"You don’t feel like 'I'm finished' but 'I want to learn more,'" says Zoran Popovic, the Director of the University of Washington Center for Game Science. He is talking, of course, about math.
Right now, hundreds of Android tablets are stashed in rollaway closets spread over fourteen sixth grade math classrooms in five Seattle and Federal Way schools. These tablets are running a new kind of educational software dubbed Enlearn, built by a non-profit of the same name that the 46-year-old University of Washington professor founded in December 2012.
This relatively large ten-week trial is a follow-up to a five-day trial they conducted last spring, where teachers presented a short math curriculum twice: once with classic paper materials, and once with Enlearn.
The overall result may seem modest. A 2.5 percent increase in collective scores on exercise problems doesn't sound big. More important, though, is what that figure doesn't illustrate: During the trial, some students in the paper-based classroom were clearly falling behind.
The classroom powered by Enlearn had no such edge cases. At the end of the trial, every student had a firm grasp of the math concepts covered by the Enlearn curriculum. And that's after only five days of use.
Enlearn is playing in a busy playground. Enthusiasts and technologists have been heralding the digital revolution of the classroom for years. Bellevue-based DreamBox Learning has been building and testing individualized learning software since 2006, and they're hardly the only ones looking to digitize education. Yet the future is slow to catch on in the classroom.
But Popovic is no slouch. He is one of the creators of the massively popular game FoldIt that tricks regular folks into solving protein-folding dilemmas that stump professional-grade biochemists. He even earned a tweet from Bill Gates last year.
So what does he know that we don't?
First, that Enlearn is fun. Data from an early trial in Norway revealed that 42 percent of all the work done doing the challenge was completed at home without any additional prodding from teachers. And while observing a classroom trial earlier this year, one of Popovic's grad students saw a student shout "Yeah! I got another brain point!" And then: "I really tried hard on this one."
Enlearn presents the students with math problems, but rewards them with "brain points" for successful effort rather than simple completion. Part of the secret sauce is what Popovic says is an "iterative loop of feedback, on very short timescales." In other words, the student and the game both know immediately when the player gets something wrong. They don't have to wait to be graded.
"Learning means constantly creating models in your head about what's going on and trying different things," says Popovic, "but what we can remember at any point in time is limited, so if you can try a lot of things in a short amount of time it allows you to build and rebuild models quickly."

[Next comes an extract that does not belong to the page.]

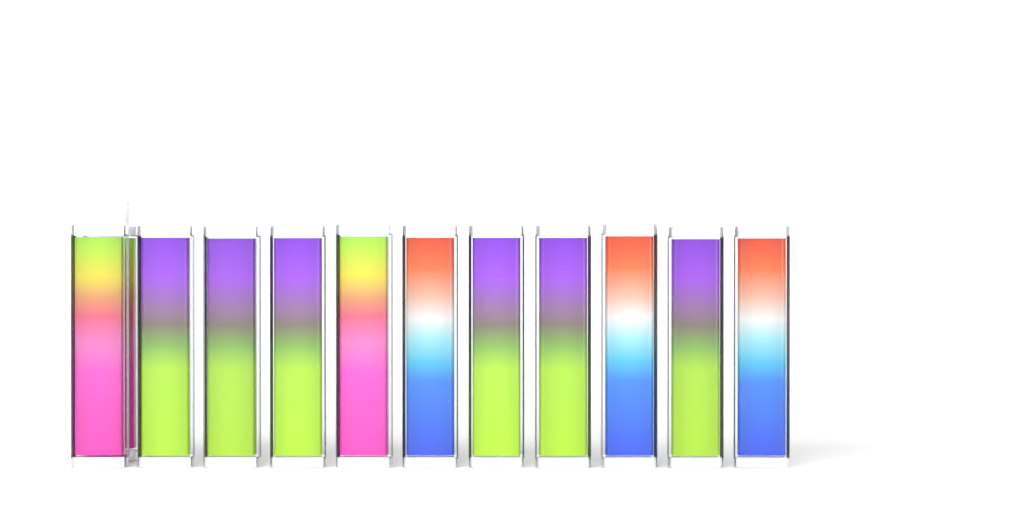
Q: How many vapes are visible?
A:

But Enlearn takes it one step further. Imagine a student working on a complicated problem. As they're going through it, the program realizes that they're making a mistake on one specific part. Whereas most learning software can recognize a problem point and take some kind of action — bump the student back down to the previous lesson, or provide a similar problem from a different lesson plan — Enlearn can create, from scratch, the simplest possible problem that contains this one key element, and give it to the student immediately.

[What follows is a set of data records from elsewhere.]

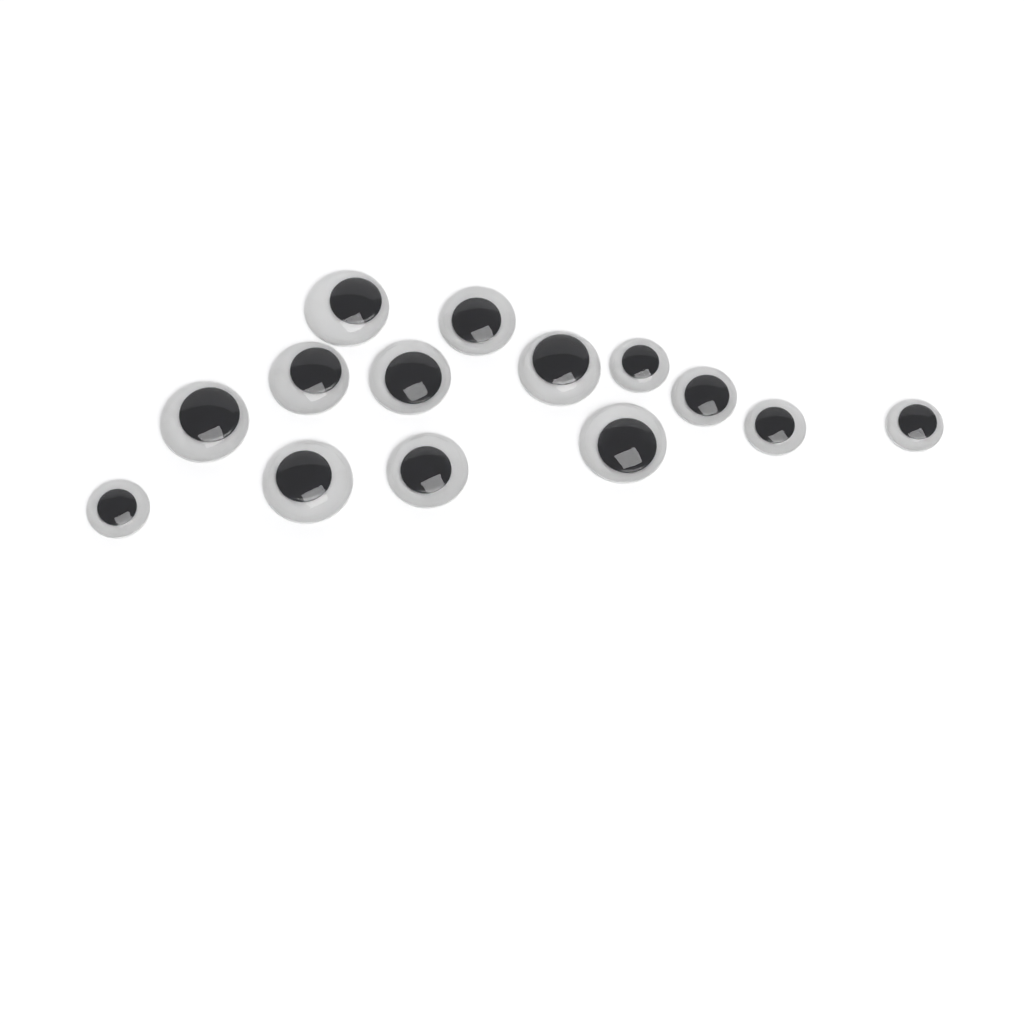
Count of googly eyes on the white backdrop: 14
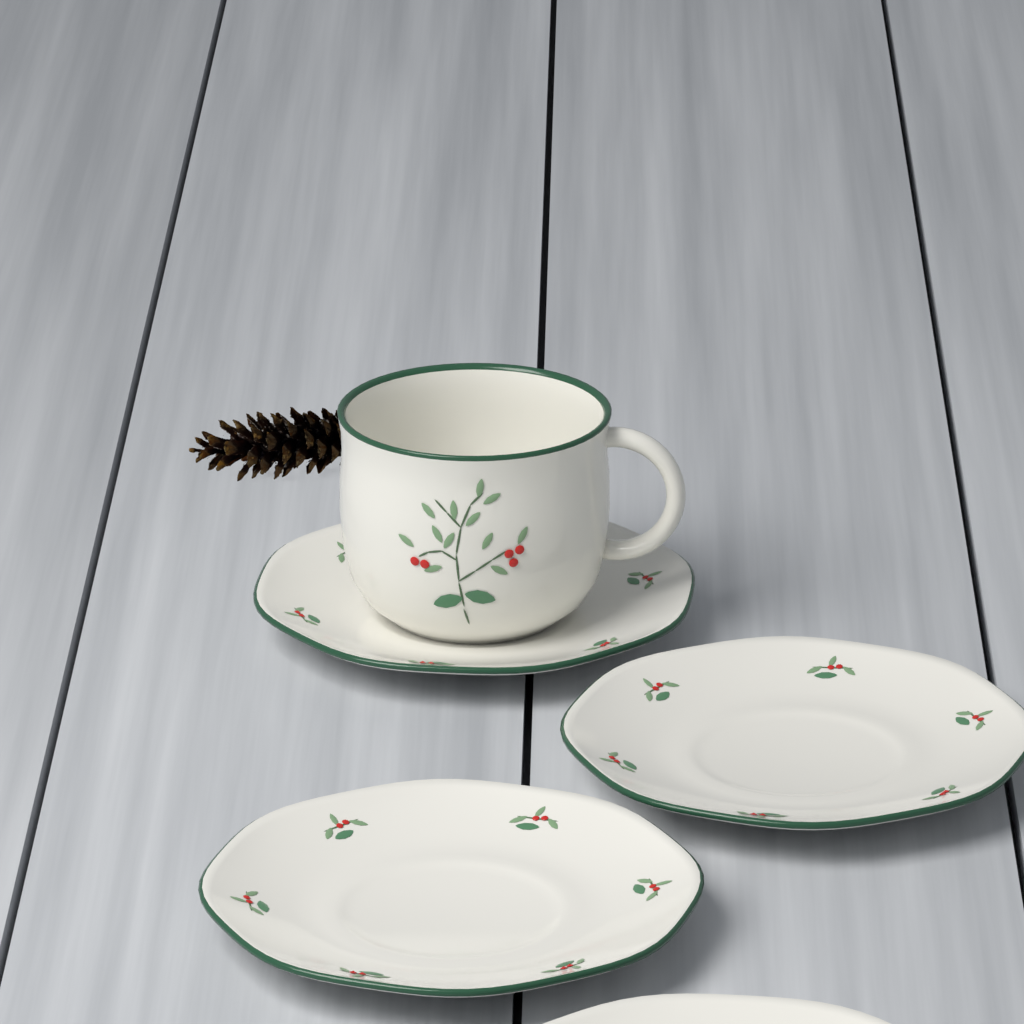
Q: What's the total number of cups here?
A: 1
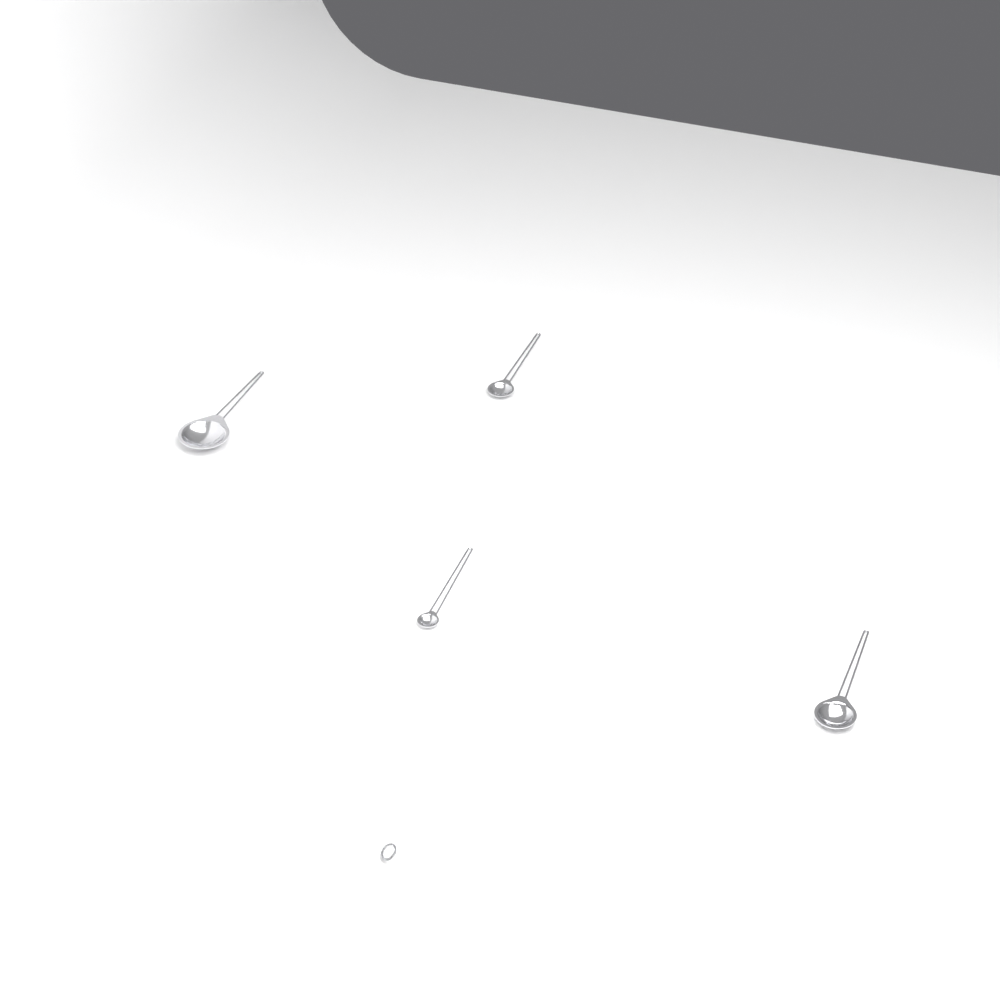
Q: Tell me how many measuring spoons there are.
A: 4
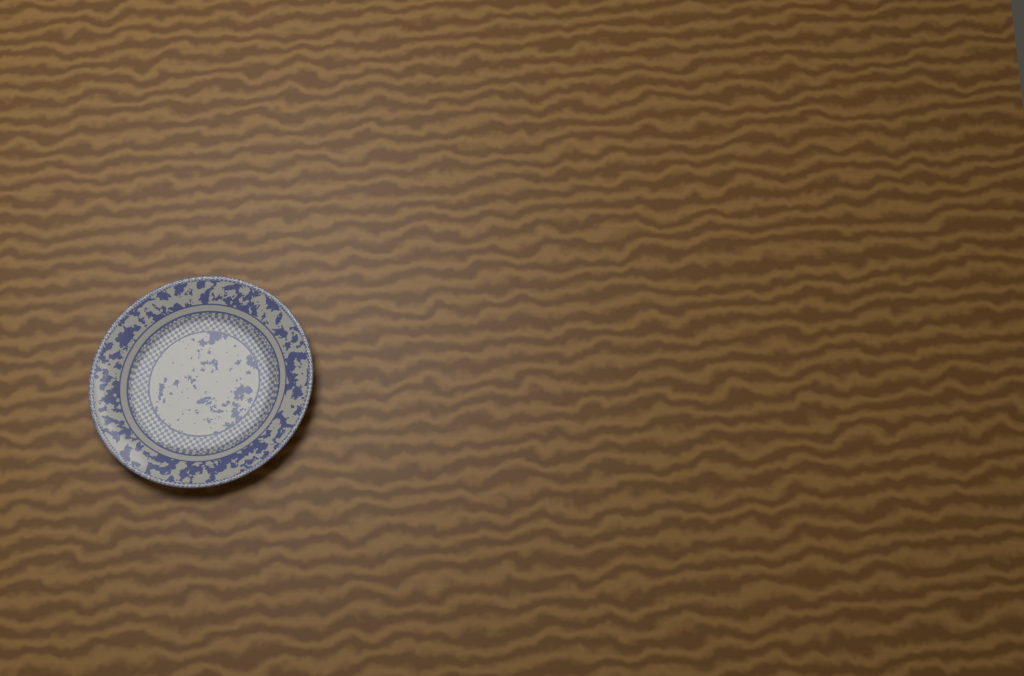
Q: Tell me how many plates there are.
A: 1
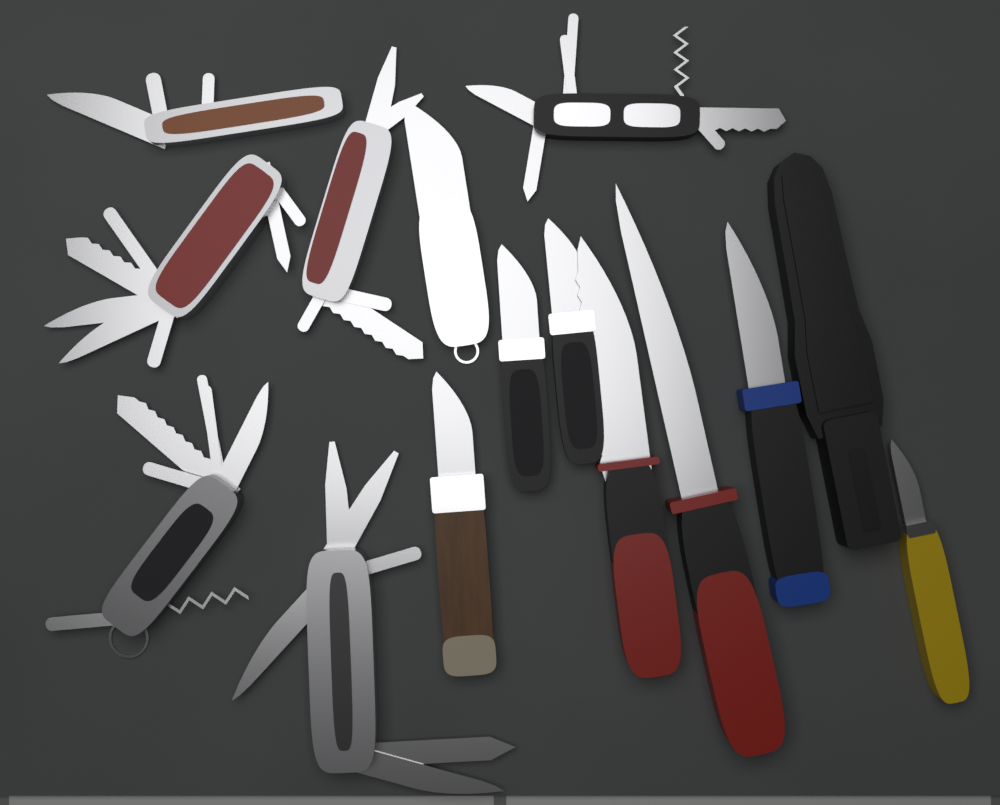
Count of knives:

This is one of the insights that make Popovic's system unique. It is born of his experience crafting FoldIt, which necessarily teaches the basics of protein folding to people who might as well be sixth graders when it comes to the topic.
"Enlearn very much evolved out of Foldit. That’s where I realized there could be completely alternative pathways to learning," says Popovic. Enlearn is designed to capture the entire gamut by being responsive to each student, and hitting the sweet spot of addictive entertainment normally reserved for triple-A Xbox titles.
"It's not shallow in structure like you get some badges or something," says Popovic when asked what kinds of game mechanics are behind Enlearn's fun. "When kids are really into a game, or it doesn't have to be a game, they're in this kind of zone. What the game is trying to do is adjust towards that kind of engagement."
Perhaps it's Popovic's experience with FoldIt that helps give Enlearn the magic touch, or maybe it's just luck, but either way, the data is raising eyebrows in the industry. One of the agencies that creates and distributes tests has reached out because of Enlearn's ability to dynamically create problem sets based on a static clump of original material.
Enlearn is structured as a non-profit, primarily so that Popovic and his team can forego profit-seeking behavior in service of their goal to "achieve mastery by 95 percent of the kids in any classroom, with any teacher, in any school."
Nonetheless there is a plan to draw revenue from their product, rather than living off of grants or donations. Enlearn's customers, and it's future revenue stream, will come from the publishers, like McGraw Hill, Pearson or Houghton Mifflin, that today create and distribute the paper workbooks students use in their classes. The hope is that they will begin to publish and distribute courseware via Enlearn for students around the U.S.
At the end of the day, these are not just gimmicks. Everything is designed to engage the player as much as possible, by hiding the math if necessary. Popovic and his team are experimenting with building word problems that can be solved mathematically, burying the numbers behind themed problems that the student can choose between.
"My daughter solved all the Harry Potter problems," Zoran says, "it's kind of like funny and weird fan fiction. She kind of laughed at some of them, but the point is that learning can be just as fun as anything else."